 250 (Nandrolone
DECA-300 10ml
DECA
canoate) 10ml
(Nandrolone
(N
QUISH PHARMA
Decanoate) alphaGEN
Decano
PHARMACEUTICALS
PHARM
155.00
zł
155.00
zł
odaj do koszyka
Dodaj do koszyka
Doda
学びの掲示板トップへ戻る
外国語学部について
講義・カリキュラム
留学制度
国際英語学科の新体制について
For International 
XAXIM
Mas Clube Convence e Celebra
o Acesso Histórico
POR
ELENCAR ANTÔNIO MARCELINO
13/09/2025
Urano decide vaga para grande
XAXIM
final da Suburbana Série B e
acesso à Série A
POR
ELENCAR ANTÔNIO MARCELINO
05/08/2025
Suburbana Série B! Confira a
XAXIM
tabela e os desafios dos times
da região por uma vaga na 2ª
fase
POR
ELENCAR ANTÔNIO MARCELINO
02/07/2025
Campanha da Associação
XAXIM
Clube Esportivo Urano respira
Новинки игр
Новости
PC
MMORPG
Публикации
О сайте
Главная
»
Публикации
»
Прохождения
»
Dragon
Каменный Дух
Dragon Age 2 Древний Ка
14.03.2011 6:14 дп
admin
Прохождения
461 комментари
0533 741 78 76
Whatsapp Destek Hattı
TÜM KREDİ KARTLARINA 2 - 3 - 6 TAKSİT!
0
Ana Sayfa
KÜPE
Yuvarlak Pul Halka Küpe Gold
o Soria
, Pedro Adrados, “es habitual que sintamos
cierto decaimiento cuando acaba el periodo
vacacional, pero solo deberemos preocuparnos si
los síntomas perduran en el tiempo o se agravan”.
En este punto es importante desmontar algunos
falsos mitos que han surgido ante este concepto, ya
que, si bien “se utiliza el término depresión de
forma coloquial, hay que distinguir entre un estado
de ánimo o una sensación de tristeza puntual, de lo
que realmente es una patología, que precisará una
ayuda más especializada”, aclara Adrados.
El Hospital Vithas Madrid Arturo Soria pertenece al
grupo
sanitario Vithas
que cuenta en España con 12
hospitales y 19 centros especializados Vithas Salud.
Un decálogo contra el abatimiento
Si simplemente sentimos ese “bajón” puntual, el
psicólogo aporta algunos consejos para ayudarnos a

--

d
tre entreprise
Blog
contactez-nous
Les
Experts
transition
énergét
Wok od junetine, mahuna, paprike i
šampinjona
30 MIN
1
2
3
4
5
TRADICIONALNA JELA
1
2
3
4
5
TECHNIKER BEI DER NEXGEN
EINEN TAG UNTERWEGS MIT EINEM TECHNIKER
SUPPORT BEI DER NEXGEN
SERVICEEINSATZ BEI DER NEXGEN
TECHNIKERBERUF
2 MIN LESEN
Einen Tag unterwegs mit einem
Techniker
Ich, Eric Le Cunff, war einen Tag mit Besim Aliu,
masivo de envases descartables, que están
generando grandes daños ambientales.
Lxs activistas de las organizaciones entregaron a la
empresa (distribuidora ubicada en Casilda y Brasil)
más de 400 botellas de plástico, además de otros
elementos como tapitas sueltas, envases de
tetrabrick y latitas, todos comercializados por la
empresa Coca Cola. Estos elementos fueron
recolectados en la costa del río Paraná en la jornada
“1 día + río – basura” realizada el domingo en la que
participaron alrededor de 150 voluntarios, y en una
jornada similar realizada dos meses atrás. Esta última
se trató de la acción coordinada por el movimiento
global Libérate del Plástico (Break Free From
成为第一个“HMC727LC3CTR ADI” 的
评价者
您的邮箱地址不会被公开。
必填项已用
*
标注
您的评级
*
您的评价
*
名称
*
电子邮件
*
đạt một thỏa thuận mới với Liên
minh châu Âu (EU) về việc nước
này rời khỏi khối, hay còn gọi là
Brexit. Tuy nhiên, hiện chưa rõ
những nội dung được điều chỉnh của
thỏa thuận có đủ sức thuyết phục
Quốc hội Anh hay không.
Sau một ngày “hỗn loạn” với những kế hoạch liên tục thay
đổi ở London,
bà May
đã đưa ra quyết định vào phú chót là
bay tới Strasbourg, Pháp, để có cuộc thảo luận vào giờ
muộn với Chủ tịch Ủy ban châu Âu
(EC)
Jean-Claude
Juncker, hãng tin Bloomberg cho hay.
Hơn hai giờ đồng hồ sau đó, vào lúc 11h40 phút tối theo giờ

==

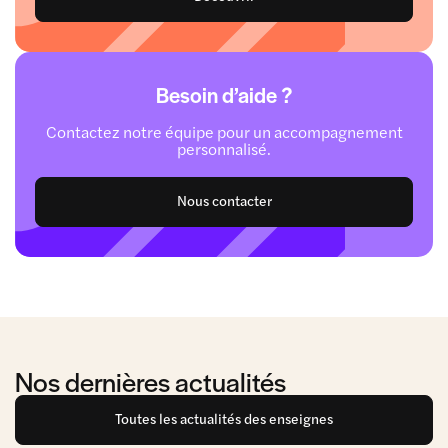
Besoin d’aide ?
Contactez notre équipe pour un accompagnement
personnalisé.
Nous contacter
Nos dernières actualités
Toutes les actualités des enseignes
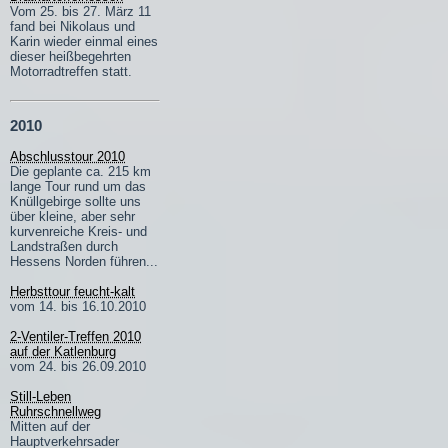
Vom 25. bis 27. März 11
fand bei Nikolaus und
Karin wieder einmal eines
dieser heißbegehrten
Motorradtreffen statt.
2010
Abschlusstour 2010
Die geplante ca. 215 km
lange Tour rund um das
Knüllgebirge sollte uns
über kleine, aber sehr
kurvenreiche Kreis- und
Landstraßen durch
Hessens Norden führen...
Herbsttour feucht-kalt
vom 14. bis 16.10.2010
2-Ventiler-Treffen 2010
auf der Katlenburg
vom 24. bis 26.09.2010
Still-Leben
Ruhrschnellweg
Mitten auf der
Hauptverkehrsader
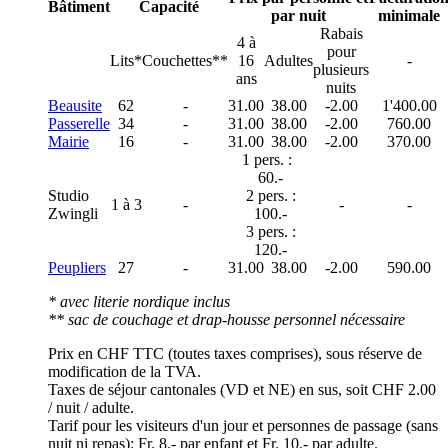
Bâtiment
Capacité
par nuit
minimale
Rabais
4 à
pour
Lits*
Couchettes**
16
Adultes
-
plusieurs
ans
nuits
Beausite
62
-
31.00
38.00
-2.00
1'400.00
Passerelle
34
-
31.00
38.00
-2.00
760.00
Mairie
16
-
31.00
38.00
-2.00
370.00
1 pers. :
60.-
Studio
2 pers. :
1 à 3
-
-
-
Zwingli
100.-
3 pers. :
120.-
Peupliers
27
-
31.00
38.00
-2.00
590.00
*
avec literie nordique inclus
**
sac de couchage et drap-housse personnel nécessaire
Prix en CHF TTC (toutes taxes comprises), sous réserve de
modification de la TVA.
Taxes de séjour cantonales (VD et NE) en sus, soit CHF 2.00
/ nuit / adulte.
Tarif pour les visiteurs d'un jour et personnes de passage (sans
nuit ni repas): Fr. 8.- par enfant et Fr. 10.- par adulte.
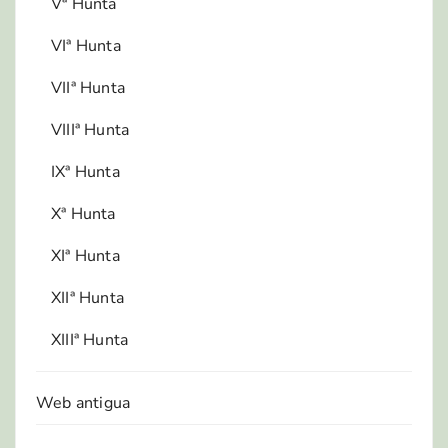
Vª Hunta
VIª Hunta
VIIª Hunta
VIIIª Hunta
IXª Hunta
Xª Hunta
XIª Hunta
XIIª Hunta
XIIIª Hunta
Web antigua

**Directive**
Using the data above, transcribe the lines that run from the line with "Ich, Eric Le" to the line with "empresa (distribuidora ubicada", both ends kept, and output nothing else.

**Exercise response**
Ich, Eric Le Cunff, war einen Tag mit Besim Aliu,
masivo de envases descartables, que están
generando grandes daños ambientales.
Lxs activistas de las organizaciones entregaron a la
empresa (distribuidora ubicada en Casilda y Brasil)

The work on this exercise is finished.